Example from Intro to Lesson 5:

The Image object has lots of other interesting properties. For example, you can have your JavaScript check to see if an image has been completely loaded before doing anything. However, these interesting properties will have to wait for later lessons. Gotta keep you coming back somehow, right? Today, we'll be focusing entirely on forms and how to use them in JavaScript.


Including links to related content shows readers that you've done some research, and that you are willing to let them check out other viewpoints. Most importantly, it simply makes your article a more extensive resource. An article that includes lots of appropriate links can be like a mini-cyclopedia of a particular topic. (From Writing for the Web: Links Aplenty!).

In general, if another page already does a decent job of covering one of your subtopics, you can just link it (with a brief summary, ideally) rather than having to cover it again yourself. This implies a new composition-strategy that starts with a Web survey of available resources, shaping each new topic-page first as a framework for these links... plus whatever special value you can add. (From the The future of academic publishing on the Web).

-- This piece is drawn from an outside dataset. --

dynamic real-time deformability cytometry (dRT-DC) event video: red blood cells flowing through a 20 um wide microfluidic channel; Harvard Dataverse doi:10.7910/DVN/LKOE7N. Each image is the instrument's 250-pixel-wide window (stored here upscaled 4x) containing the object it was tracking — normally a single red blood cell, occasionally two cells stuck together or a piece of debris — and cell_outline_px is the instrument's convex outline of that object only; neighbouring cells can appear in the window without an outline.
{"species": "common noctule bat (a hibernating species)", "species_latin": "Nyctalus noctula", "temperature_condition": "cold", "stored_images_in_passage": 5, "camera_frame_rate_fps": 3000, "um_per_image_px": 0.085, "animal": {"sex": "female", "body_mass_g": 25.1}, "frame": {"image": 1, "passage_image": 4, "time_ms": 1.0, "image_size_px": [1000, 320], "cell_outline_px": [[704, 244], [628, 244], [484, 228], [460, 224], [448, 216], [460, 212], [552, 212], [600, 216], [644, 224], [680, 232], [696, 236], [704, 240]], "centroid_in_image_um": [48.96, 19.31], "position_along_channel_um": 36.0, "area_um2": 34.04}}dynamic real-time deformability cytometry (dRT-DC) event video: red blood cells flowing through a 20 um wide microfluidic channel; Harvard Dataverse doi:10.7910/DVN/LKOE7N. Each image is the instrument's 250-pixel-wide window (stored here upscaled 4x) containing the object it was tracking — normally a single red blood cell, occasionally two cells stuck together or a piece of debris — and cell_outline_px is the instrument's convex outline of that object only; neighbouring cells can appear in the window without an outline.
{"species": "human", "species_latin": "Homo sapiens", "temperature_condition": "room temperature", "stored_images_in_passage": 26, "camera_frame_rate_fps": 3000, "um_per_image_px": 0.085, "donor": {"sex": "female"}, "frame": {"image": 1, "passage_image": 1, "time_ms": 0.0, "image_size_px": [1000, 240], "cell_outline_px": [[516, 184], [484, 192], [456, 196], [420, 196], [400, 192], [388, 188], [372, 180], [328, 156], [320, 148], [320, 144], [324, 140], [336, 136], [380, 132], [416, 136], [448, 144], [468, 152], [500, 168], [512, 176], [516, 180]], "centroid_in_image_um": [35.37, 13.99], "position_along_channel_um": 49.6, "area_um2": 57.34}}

Most of the hyperlinks within the Javascript course are links to Javascript examples. There are not many links to external sources.

A good example of hyperlinking is this page you are reading! We know that there are several external resources (credible and dependable) that do a good job in explaining the different elements of effective online writing. So, instead of having it cover it ourselves, we use them as scaffolds to enhance our communicative intent.